MASAM: Multimodal Adaptive Sharpness-Aware Minimization for Heterogeneous Data Fusion
Abstract
Multimodal learning requires integrating heterogeneous modalities, such as structured records, visual imagery, and temporal signals. It has been revealed that this heterogeneity causes modality encoders to converge at different rates, making the multimodal learning imbalanced. We empirically observe that such an imbalance is related to the sharpness of the solution. Modality encoders that converge faster could be dragged into sharp regions due to inter-modal interference, degrading the generalization capability of unimodal features learned. Sharpness-Aware Minimization is effective in improving generalization via finding solutions in flat regions.
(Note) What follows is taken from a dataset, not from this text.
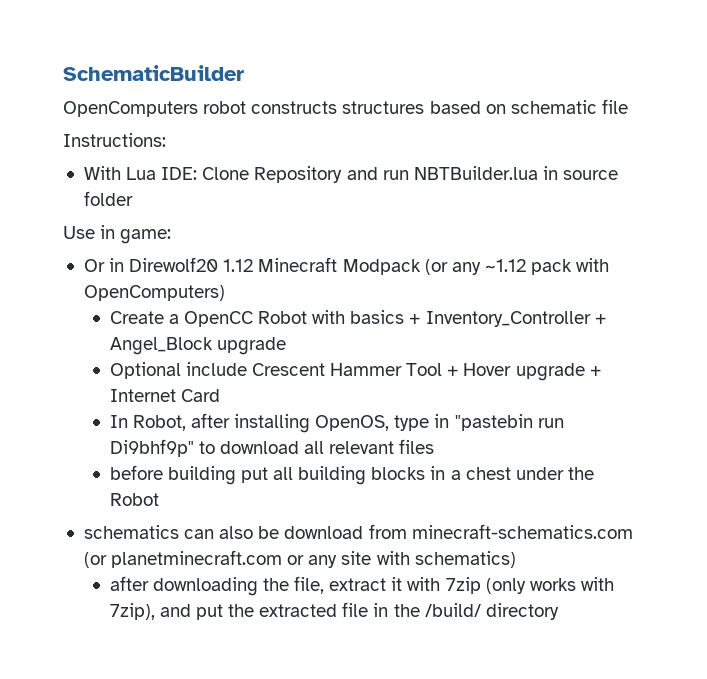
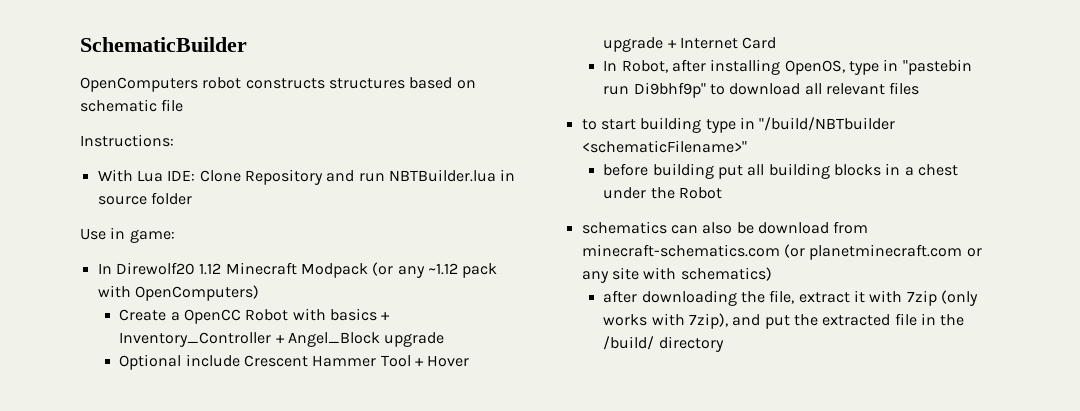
[83,258,125,272] Or in -> [97,263,112,274] In
(435, 446) none -> [581,117,896,133] [581,140,747,153] // to start building type in "/build/NBTbuilder <schematicFilename>"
However, its application in multimodal scenarios is challenging: 1) SAM pays excessive attention to the dominant modality, exacerbating modality imbalance, and 2) the perturbation gradient calculation is affected by interference from other modalities. To address these issues, we propose Multimodal Adaptive Sharpness-Aware Minimization (MASAM), which optimizes different modalities based on their dominance. We design an Adaptive Perturbation Score (APS) using convergence speed and gradient alignment to identify dominant modalities for SAM application. Our Modality-Decoupled Perturbation Scaling (MDPS) then reduces inter-modal interference during optimization, better aligning each modality with shared information. Extensive empirical evaluations on five multimodal datasets and six downstream tasks demonstrate that MASAM consistently attains flatter solutions, achieves balanced multimodal learning, and subsequently surpasses state-of-the-art methods across diverse datasets and tasks.